Rewrite all of the material below, changing every "Media" to "Gallery" and keeping everything else the same.
Start of EXERCISE DATA
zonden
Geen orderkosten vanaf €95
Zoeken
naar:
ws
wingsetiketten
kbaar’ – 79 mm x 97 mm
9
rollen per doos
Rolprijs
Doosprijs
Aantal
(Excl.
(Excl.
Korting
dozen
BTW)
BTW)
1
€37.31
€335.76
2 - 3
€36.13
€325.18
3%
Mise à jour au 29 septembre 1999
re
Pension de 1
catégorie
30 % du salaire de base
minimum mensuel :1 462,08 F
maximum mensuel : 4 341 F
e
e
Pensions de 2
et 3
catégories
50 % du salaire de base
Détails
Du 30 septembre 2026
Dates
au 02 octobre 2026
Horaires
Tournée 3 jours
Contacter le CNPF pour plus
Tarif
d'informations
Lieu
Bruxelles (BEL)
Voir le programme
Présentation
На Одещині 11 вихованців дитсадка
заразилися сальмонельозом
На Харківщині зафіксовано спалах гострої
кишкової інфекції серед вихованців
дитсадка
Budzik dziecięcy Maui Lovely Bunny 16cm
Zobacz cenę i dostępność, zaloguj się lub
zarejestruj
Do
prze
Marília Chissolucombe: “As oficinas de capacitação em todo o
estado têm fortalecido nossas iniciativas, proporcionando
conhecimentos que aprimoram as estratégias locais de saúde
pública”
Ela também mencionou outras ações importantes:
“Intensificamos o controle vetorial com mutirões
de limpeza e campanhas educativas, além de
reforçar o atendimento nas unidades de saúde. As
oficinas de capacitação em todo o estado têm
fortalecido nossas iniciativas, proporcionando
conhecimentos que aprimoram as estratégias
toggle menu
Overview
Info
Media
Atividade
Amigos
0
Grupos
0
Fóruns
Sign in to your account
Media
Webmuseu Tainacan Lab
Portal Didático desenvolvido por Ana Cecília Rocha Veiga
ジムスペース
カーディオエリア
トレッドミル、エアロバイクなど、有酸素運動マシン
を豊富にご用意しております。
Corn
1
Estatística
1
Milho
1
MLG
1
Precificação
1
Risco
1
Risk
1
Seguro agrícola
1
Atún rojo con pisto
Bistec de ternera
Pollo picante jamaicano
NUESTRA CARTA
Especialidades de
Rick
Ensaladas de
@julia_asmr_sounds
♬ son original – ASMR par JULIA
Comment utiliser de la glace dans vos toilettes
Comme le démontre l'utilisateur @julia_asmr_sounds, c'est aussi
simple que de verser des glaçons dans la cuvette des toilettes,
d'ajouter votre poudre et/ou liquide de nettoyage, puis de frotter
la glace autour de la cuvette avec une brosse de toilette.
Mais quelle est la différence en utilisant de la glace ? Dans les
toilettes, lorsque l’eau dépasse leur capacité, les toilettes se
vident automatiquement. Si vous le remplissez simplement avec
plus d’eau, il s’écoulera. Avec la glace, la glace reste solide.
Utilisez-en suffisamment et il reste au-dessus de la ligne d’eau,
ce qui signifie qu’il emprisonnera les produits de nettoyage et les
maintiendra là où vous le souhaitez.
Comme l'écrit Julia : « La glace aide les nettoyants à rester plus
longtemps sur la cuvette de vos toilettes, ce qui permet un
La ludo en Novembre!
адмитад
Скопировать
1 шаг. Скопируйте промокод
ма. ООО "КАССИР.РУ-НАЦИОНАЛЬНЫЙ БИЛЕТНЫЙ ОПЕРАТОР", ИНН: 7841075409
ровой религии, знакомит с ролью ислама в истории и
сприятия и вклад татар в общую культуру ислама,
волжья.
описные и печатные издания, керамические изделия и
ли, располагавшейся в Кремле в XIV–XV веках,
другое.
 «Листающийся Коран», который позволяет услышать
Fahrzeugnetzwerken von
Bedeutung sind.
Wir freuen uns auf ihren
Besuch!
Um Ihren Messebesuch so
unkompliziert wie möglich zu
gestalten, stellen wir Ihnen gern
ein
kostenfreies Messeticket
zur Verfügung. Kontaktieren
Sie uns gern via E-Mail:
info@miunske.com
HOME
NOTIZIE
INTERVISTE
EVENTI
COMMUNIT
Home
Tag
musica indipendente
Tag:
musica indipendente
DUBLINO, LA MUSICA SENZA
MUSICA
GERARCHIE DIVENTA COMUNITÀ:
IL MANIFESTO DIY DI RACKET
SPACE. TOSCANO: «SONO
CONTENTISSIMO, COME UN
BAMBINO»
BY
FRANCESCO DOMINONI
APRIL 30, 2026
End of EXERCISE DATA
- [SOLUTION TO THE EXERCISE]:
zonden
Geen orderkosten vanaf €95
Zoeken
naar:
ws
wingsetiketten
kbaar’ – 79 mm x 97 mm
9
rollen per doos
Rolprijs
Doosprijs
Aantal
(Excl.
(Excl.
Korting
dozen
BTW)
BTW)
1
€37.31
€335.76
2 - 3
€36.13
€325.18
3%
Mise à jour au 29 septembre 1999
re
Pension de 1
catégorie
30 % du salaire de base
minimum mensuel :1 462,08 F
maximum mensuel : 4 341 F
e
e
Pensions de 2
et 3
catégories
50 % du salaire de base
Détails
Du 30 septembre 2026
Dates
au 02 octobre 2026
Horaires
Tournée 3 jours
Contacter le CNPF pour plus
Tarif
d'informations
Lieu
Bruxelles (BEL)
Voir le programme
Présentation
На Одещині 11 вихованців дитсадка
заразилися сальмонельозом
На Харківщині зафіксовано спалах гострої
кишкової інфекції серед вихованців
дитсадка
Budzik dziecięcy Maui Lovely Bunny 16cm
Zobacz cenę i dostępność, zaloguj się lub
zarejestruj
Do
prze
Marília Chissolucombe: “As oficinas de capacitação em todo o
estado têm fortalecido nossas iniciativas, proporcionando
conhecimentos que aprimoram as estratégias locais de saúde
pública”
Ela também mencionou outras ações importantes:
“Intensificamos o controle vetorial com mutirões
de limpeza e campanhas educativas, além de
reforçar o atendimento nas unidades de saúde. As
oficinas de capacitação em todo o estado têm
fortalecido nossas iniciativas, proporcionando
conhecimentos que aprimoram as estratégias
toggle menu
Overview
Info
Gallery
Atividade
Amigos
0
Grupos
0
Fóruns
Sign in to your account
Gallery
Webmuseu Tainacan Lab
Portal Didático desenvolvido por Ana Cecília Rocha Veiga
ジムスペース
カーディオエリア
トレッドミル、エアロバイクなど、有酸素運動マシン
を豊富にご用意しております。
Corn
1
Estatística
1
Milho
1
MLG
1
Precificação
1
Risco
1
Risk
1
Seguro agrícola
1
Atún rojo con pisto
Bistec de ternera
Pollo picante jamaicano
NUESTRA CARTA
Especialidades de
Rick
Ensaladas de
@julia_asmr_sounds
♬ son original – ASMR par JULIA
Comment utiliser de la glace dans vos toilettes
Comme le démontre l'utilisateur @julia_asmr_sounds, c'est aussi
simple que de verser des glaçons dans la cuvette des toilettes,
d'ajouter votre poudre et/ou liquide de nettoyage, puis de frotter
la glace autour de la cuvette avec une brosse de toilette.
Mais quelle est la différence en utilisant de la glace ? Dans les
toilettes, lorsque l’eau dépasse leur capacité, les toilettes se
vident automatiquement. Si vous le remplissez simplement avec
plus d’eau, il s’écoulera. Avec la glace, la glace reste solide.
Utilisez-en suffisamment et il reste au-dessus de la ligne d’eau,
ce qui signifie qu’il emprisonnera les produits de nettoyage et les
maintiendra là où vous le souhaitez.
Comme l'écrit Julia : « La glace aide les nettoyants à rester plus
longtemps sur la cuvette de vos toilettes, ce qui permet un
La ludo en Novembre!
адмитад
Скопировать
1 шаг. Скопируйте промокод
ма. ООО "КАССИР.РУ-НАЦИОНАЛЬНЫЙ БИЛЕТНЫЙ ОПЕРАТОР", ИНН: 7841075409
ровой религии, знакомит с ролью ислама в истории и
сприятия и вклад татар в общую культуру ислама,
волжья.
описные и печатные издания, керамические изделия и
ли, располагавшейся в Кремле в XIV–XV веках,
другое.
 «Листающийся Коран», который позволяет услышать
Fahrzeugnetzwerken von
Bedeutung sind.
Wir freuen uns auf ihren
Besuch!
Um Ihren Messebesuch so
unkompliziert wie möglich zu
gestalten, stellen wir Ihnen gern
ein
kostenfreies Messeticket
zur Verfügung. Kontaktieren
Sie uns gern via E-Mail:
info@miunske.com
HOME
NOTIZIE
INTERVISTE
EVENTI
COMMUNIT
Home
Tag
musica indipendente
Tag:
musica indipendente
DUBLINO, LA MUSICA SENZA
MUSICA
GERARCHIE DIVENTA COMUNITÀ:
IL MANIFESTO DIY DI RACKET
SPACE. TOSCANO: «SONO
CONTENTISSIMO, COME UN
BAMBINO»
BY
FRANCESCO DOMINONI
APRIL 30, 2026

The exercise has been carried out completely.